Existing products (SQLStream for example) can be used to consume and process Kafka messages. Oracle has discussed (but not yet released) tools to allow Kafka messages to be mapped as Oracle external tables.
If you need assistance in setting up Kafka consumers in your environment, please contact us.
Ultimate Target
In the JCC LogMiner Loader test environment, the Kafka consumers apply the data to a target database using JDBC drivers. This allows us to compare the target data with the source data using our existing testing tools, but it is not the most likely architecture for a production data replication environment.

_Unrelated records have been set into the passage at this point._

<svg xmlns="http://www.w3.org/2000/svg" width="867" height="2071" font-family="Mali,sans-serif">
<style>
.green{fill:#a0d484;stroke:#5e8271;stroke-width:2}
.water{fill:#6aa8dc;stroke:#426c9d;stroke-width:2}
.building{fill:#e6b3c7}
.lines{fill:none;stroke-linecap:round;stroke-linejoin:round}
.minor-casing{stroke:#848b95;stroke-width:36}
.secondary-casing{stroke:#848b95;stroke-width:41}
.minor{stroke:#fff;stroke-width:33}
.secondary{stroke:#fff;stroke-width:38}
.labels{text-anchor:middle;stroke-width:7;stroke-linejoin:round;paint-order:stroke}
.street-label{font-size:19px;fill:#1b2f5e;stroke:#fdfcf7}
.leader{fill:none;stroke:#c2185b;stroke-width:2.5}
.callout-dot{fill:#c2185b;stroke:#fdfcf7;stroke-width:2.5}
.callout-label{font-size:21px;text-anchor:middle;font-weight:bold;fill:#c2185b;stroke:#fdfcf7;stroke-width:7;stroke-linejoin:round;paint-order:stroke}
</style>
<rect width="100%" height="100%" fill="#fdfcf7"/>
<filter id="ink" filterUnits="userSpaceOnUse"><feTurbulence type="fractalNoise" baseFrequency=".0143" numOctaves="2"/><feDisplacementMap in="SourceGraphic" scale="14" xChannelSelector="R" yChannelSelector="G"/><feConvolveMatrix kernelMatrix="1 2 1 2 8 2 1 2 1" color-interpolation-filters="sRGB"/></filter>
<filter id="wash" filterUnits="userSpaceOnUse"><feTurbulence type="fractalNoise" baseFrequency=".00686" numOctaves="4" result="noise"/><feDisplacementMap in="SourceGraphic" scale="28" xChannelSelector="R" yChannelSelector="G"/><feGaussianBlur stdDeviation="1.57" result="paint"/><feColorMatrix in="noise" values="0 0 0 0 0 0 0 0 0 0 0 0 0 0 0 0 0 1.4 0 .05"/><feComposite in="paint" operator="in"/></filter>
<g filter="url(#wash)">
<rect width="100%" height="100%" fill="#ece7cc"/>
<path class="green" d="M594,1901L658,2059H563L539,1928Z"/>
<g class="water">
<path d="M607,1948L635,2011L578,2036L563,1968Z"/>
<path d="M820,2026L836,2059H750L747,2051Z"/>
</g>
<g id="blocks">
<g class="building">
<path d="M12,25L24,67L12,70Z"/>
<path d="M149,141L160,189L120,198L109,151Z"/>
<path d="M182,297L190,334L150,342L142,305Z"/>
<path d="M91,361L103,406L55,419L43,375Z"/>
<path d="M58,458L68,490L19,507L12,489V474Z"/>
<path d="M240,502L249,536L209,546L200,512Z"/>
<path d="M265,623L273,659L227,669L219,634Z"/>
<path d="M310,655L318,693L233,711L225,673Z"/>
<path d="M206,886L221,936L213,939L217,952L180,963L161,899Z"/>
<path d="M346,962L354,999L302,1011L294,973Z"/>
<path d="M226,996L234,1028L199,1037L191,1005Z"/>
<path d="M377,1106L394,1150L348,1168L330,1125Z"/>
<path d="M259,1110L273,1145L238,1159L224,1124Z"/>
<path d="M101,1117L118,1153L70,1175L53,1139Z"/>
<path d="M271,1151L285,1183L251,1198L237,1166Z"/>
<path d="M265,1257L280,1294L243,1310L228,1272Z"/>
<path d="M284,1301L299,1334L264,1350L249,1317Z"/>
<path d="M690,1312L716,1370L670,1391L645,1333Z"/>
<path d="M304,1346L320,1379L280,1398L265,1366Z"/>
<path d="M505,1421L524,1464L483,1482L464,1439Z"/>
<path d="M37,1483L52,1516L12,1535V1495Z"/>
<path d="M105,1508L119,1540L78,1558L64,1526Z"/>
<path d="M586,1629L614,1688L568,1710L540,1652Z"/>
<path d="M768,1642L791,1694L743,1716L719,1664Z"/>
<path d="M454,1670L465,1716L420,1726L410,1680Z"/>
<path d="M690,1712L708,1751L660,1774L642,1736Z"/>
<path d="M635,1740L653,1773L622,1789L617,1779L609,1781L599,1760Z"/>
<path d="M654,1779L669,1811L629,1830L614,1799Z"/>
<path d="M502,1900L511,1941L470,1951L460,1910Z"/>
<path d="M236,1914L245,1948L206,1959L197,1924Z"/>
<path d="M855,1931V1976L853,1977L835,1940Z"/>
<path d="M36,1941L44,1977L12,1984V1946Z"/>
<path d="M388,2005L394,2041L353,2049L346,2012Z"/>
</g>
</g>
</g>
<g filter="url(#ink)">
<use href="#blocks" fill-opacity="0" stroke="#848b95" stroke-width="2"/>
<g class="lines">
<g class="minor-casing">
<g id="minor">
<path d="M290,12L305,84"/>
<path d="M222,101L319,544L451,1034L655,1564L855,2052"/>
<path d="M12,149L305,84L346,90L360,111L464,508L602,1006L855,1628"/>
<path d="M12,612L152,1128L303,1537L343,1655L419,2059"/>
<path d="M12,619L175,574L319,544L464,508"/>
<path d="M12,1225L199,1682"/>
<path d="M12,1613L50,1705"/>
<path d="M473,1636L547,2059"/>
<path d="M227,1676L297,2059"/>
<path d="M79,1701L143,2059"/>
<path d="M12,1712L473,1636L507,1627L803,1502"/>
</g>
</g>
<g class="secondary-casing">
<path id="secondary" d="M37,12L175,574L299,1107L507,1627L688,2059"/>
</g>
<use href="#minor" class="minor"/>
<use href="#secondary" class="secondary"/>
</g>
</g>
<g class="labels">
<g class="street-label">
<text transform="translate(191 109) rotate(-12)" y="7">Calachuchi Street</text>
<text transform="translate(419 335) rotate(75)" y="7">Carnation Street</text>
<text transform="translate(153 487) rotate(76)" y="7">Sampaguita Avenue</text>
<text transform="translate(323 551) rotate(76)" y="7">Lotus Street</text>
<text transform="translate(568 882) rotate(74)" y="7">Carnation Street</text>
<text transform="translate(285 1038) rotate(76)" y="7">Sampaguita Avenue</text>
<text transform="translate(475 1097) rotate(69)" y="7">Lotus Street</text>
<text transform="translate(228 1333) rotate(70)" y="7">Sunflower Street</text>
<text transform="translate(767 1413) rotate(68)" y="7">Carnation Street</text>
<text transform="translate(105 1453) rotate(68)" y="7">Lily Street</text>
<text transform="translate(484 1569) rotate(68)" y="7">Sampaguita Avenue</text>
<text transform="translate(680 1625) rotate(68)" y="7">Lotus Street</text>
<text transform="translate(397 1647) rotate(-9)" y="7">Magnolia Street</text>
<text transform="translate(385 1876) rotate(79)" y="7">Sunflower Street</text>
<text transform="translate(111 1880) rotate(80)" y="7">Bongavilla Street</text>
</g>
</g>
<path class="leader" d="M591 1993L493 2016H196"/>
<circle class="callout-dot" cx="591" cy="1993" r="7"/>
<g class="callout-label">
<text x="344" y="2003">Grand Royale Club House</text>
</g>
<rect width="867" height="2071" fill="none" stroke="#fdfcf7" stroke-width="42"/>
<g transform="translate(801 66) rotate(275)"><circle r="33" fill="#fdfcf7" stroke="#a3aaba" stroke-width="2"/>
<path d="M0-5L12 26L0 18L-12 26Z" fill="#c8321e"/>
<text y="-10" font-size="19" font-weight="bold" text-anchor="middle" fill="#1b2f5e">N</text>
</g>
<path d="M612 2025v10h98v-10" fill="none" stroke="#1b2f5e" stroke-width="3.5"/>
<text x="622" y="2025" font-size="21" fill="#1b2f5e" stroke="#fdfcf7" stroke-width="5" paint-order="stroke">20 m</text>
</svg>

The use case that provided the impetus for the JCC LogMiner Loader Kafka Option was integrating Rdb data into a corporate data lake that contains information from multiple corporate sources.The goal of the data lake is to provide integrated input for larger data analysis projects.
Kafka could also be used to provide input for a management dashboard.
Once data is available in Kafka, there are a wide variety of tools and resources that can utilize the data.
Resources
The JCC LogMiner Loader Kafka Option documentation provides more information about publishing Rdb committed transactions to Kafka servers.
The JCC LogMiner Loader V3.6 Release Notes and JCC LogMiner Loader V3.6 Documentation provide additional information about JCC LogMiner Loader capabilities.